(JOB ITEM) Copy out every line of text in the material below character for character, omitting the picture placeholders.

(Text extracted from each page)

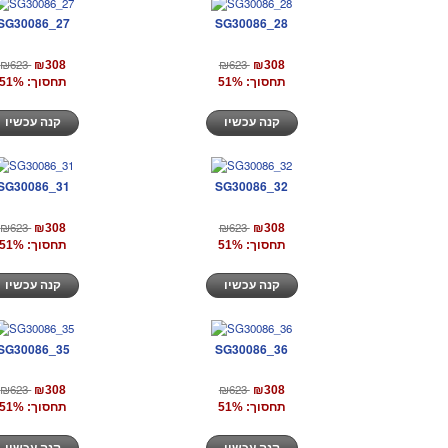
SG30086_27
SG30086_28
₪623
₪623
₪308
₪308
תחסוך: 51%
תחסוך: 51%
קנה עכשיו
קנה עכשיו
SG30086_31
SG30086_32
₪623
₪623
₪308
₪308
תחסוך: 51%
תחסוך: 51%
קנה עכשיו
קנה עכשיו
SG30086_35
SG30086_36
₪623
₪623
₪308
₪308
תחסוך: 51%
תחסוך: 51%
קנה עכשיו
קנה עכשיו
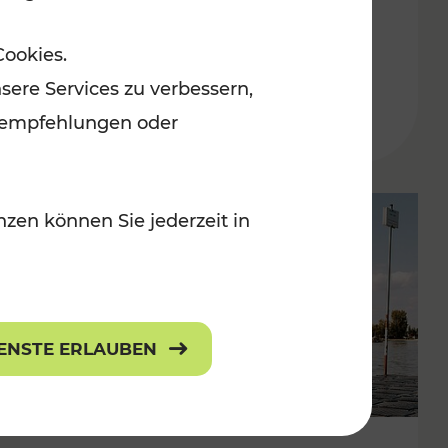
in der Ostregion
Cookies.
Kategorien: Erholung, Für Kinder, K
sere Services zu verbessern,
lanempfehlungen oder
zen können Sie jederzeit in
IENSTE ERLAUBEN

(OUTPUT OF THE EXERCISE)
SG30086_27
SG30086_28
₪623
₪623
₪308
₪308
תחסוך: 51%
תחסוך: 51%
קנה עכשיו
קנה עכשיו
SG30086_31
SG30086_32
₪623
₪623
₪308
₪308
תחסוך: 51%
תחסוך: 51%
קנה עכשיו
קנה עכשיו
SG30086_35
SG30086_36
₪623
₪623
₪308
₪308
תחסוך: 51%
תחסוך: 51%
קנה עכשיו
קנה עכשיו
in der Ostregion
Cookies.
Kategorien: Erholung, Für Kinder, K
sere Services zu verbessern,
lanempfehlungen oder
zen können Sie jederzeit in
IENSTE ERLAUBEN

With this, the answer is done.